### [Text section]
##########
For more than fifteen hundred years, Philomena was an unknown martyr, joining the numbers of beautiful but nameless souls who had died for Christ. But it seems that God wanted to share her with the world and have her story be known.

In 1802, a worker’s pickax struck the surface of a tomb in the darkness of an underground cemetery, within the catacombs of Priscilla. A Vatican overseer was notified and came with several other witnesses. Sand was cleared away and the tomb of a martyr was unearthed. Three funeral tiles bore the words PAX TECUM FILUMENA. (Peace be with you, Philomena) The letters were painted in a vermilion-red lead and were still easily legible.

When competent authorities examined the remains found within, they discovered them to be the bones of a young woman between the ages of 13 and 15.

With due reverence, the remains were taken to the treasury of Sacred Relics, and placed with care; but nothing at all was known about the saint, and it seemed that this would always be the case. But Philomena’s legacy had just begun.

Some years after her relics were discovered, the saint revealed her story to three different people. These three people had never met each other, lived in different places around the world, and yet reported accounts of Philomena’s life that were eerily identical.

The best-known account was given to Venerable Mother Maria Luisa di Gesù, a Dominican tertiary. In August of 1833, Mother Luisa was praying before a statue of Saint Philomena, and felt a keen desire to know the details of Philomena’s life and martyrdom. Later, when she was in her cell, her prayerful desire was granted and the gentle voice of Philomena spoke to her.
##########
### [Recorded information]

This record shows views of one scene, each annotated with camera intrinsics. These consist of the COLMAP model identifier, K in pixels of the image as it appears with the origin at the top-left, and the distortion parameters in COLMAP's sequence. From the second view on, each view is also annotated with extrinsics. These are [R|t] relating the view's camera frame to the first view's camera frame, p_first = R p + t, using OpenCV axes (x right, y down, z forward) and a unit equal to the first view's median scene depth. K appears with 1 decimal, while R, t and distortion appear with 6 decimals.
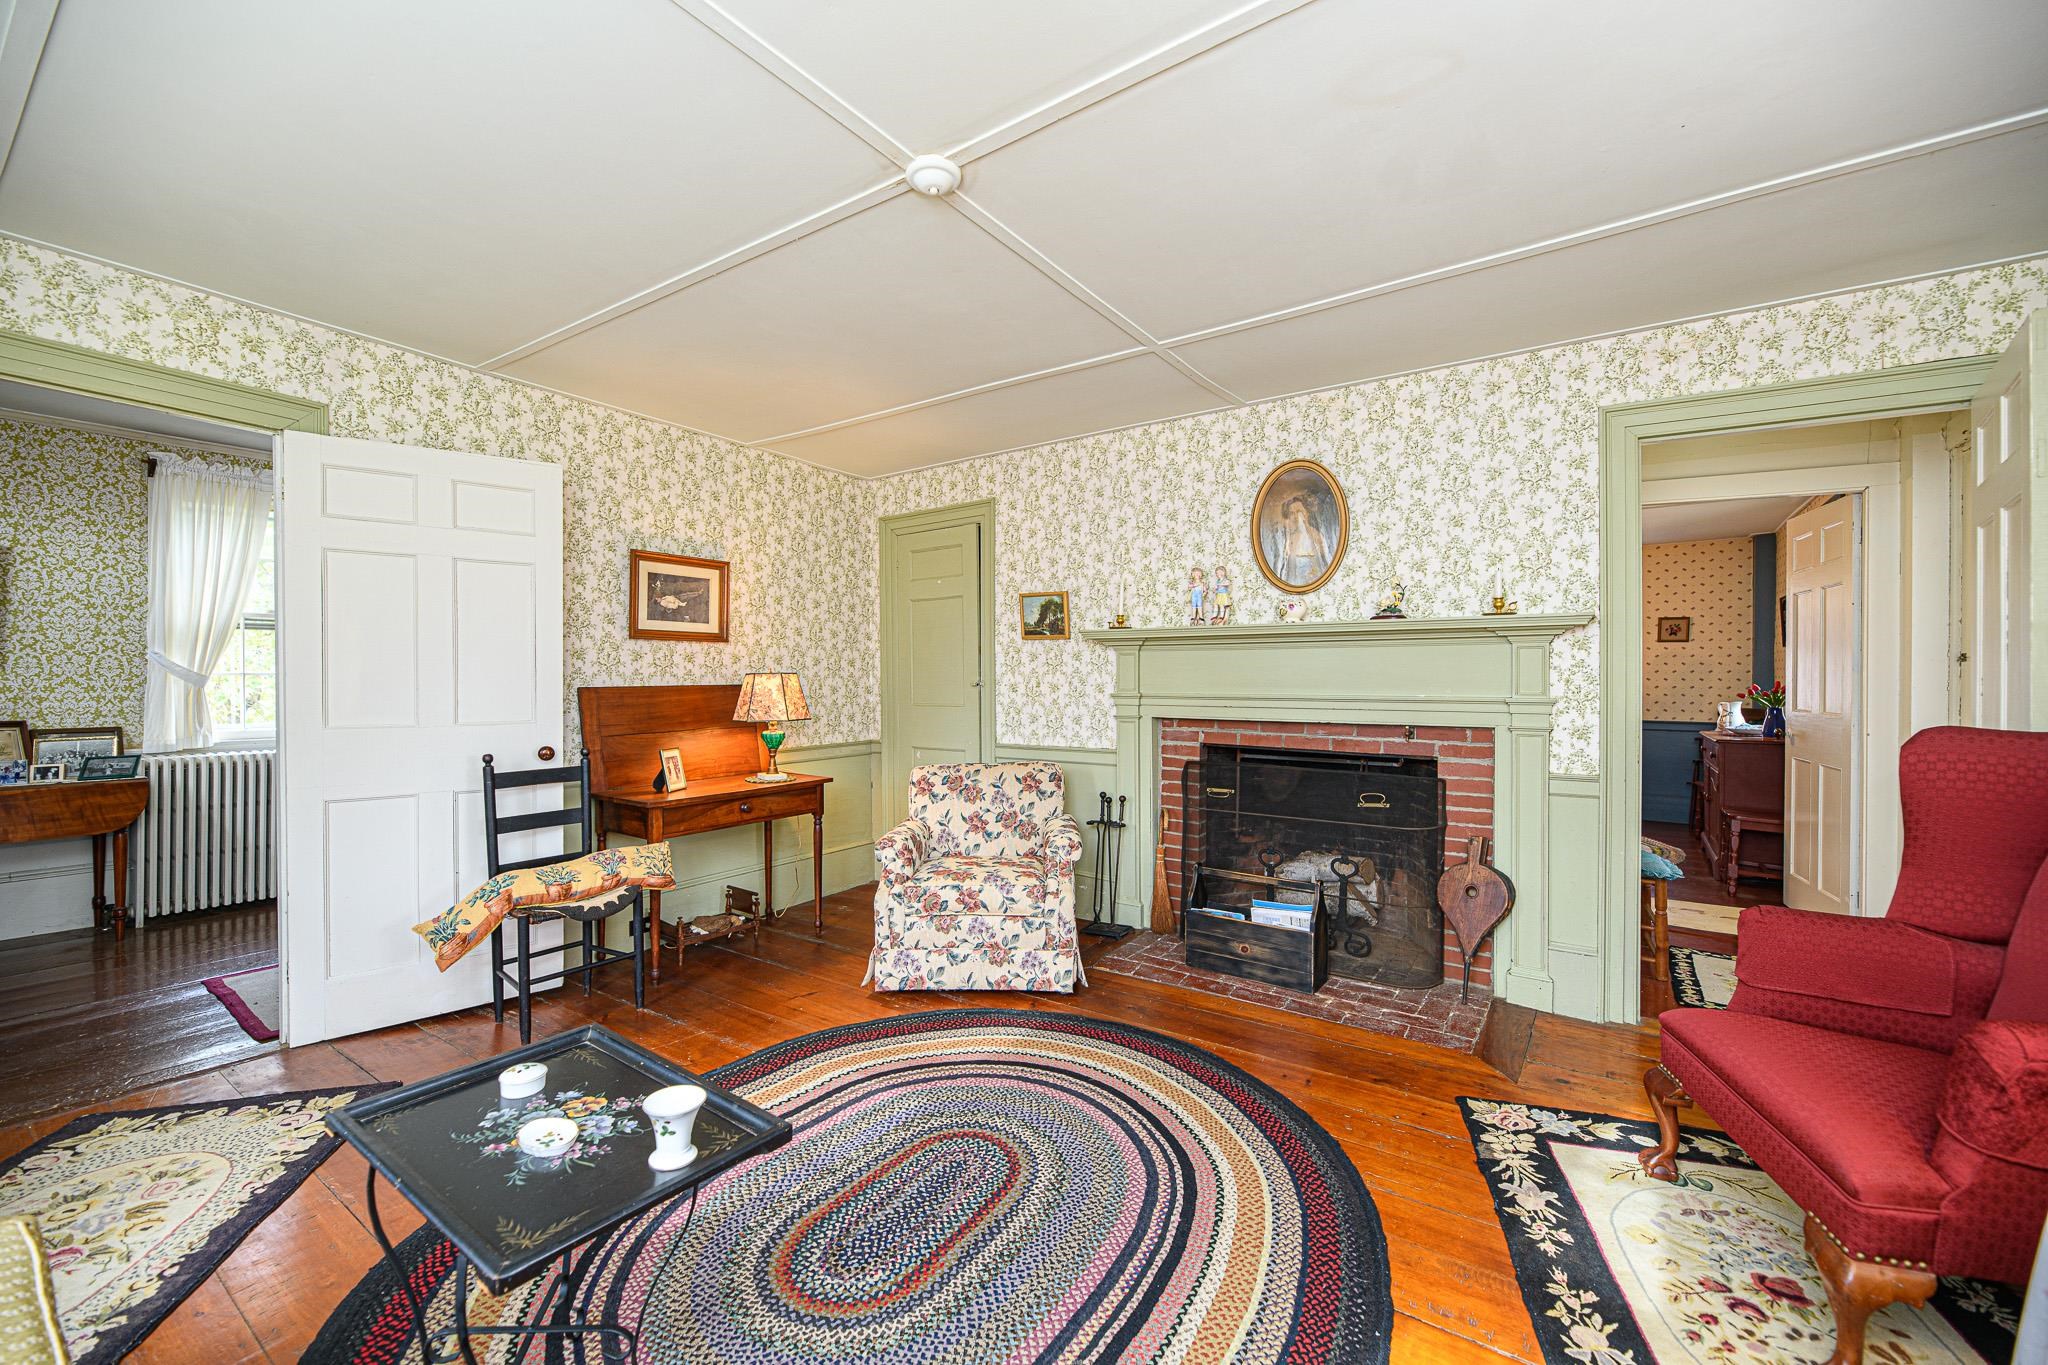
lens RADIAL K [[823.9, 0, 1032.0], [0, 823.9, 683.5], [0, 0, 1]] dist [-0.002625, -0.000423]
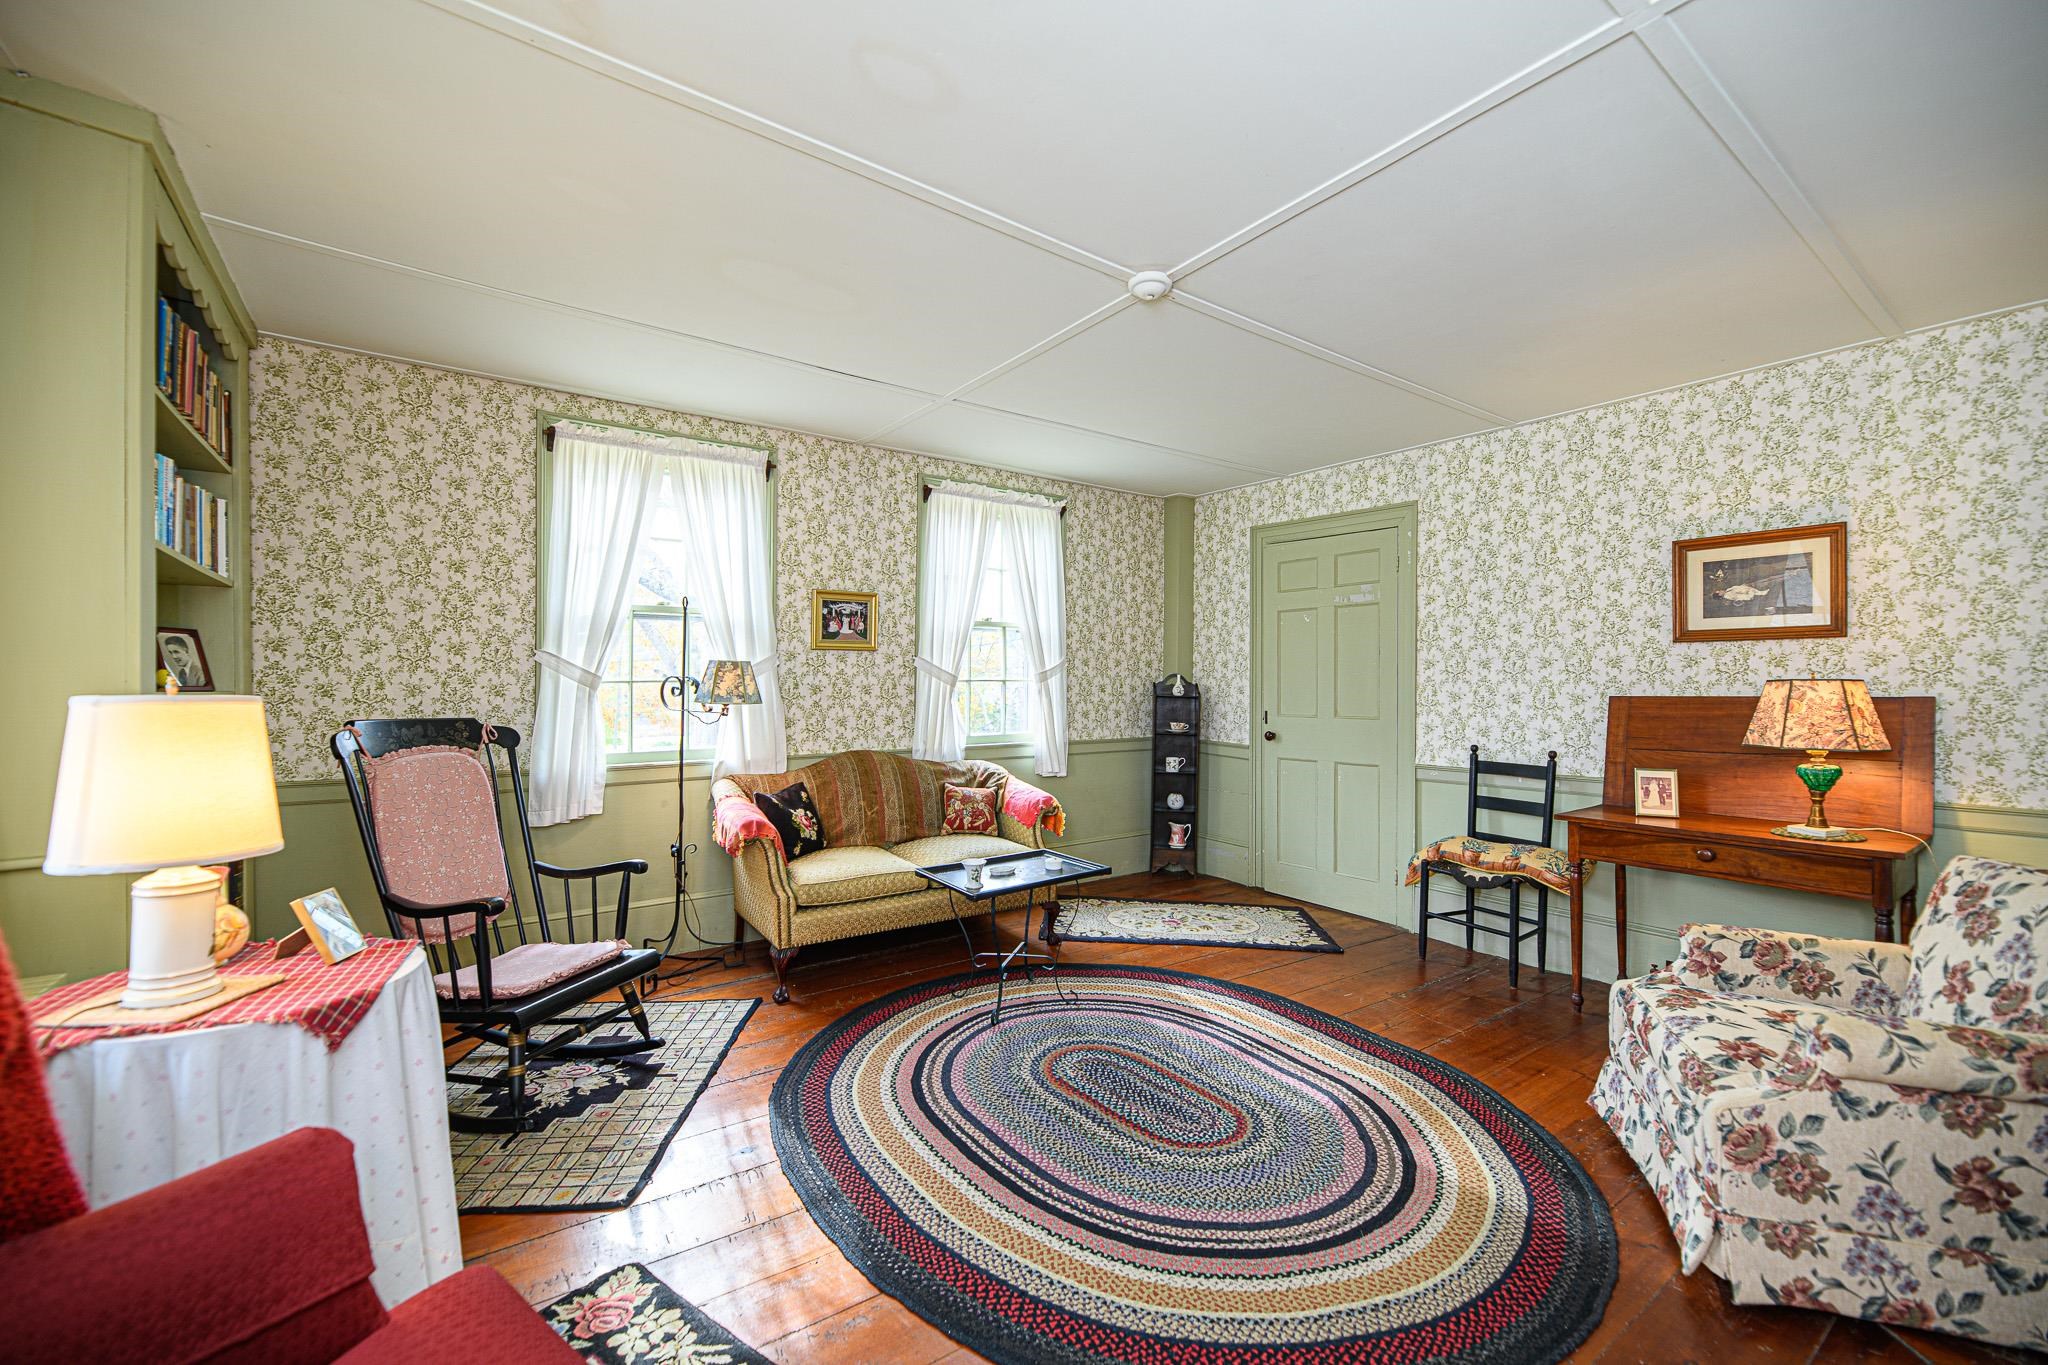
lens RADIAL K [[823.9, 0, 1031.6], [0, 823.9, 679.6], [0, 0, 1]] dist [-0.002625, -0.000423]
pose [[-0.335433, -0.010723, -0.942003, 0.592671], [-0.013102, 0.999892, -0.006717, 0.000510], [0.941973, 0.010089, -0.335537, 0.662931]]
##########
### [Task set]
**1)** According to the text about Saint Philomena, what words were painted on the three funeral tiles found on her tomb?
**2)** Continue the text about Saint Philomena, picking up right after its final sentence.

### [Responses for each task]
**1)** PAX TECUM FILUMENA

**2)**
According to Mother Luisa, Philomena told her she was a Greek Princess — the daughter of a king in Greece who, with his wife, had converted to Christianity. At the age of about 13, she took a vow of consecrated virginity. When the Emperor Diocletian threatened to make war on her father, her father went with his family to Rome to ask for peace. The Emperor fell in love with the young Philomena and, when she refused to be his wife, subjected her to a series of torments: scourging, from whose effects two angels cured her; drowning with an anchor attached to her (two angels cut the rope and raised her to the river bank); being shot with arrows, (on the first occasion her wounds were healed; on the second, the arrows turned aside; and on the third, they returned and killed six of the archers, after which, several of the others became Christians). Finally the Emperor had her decapitated.

Philomena's decapitation occurred on a Friday at three in the afternoon, as with the death of Jesus. The two anchors, three arrows, the palm and the ivy leaf on the tiles found in the tomb were interpreted as symbols of her martyrdom.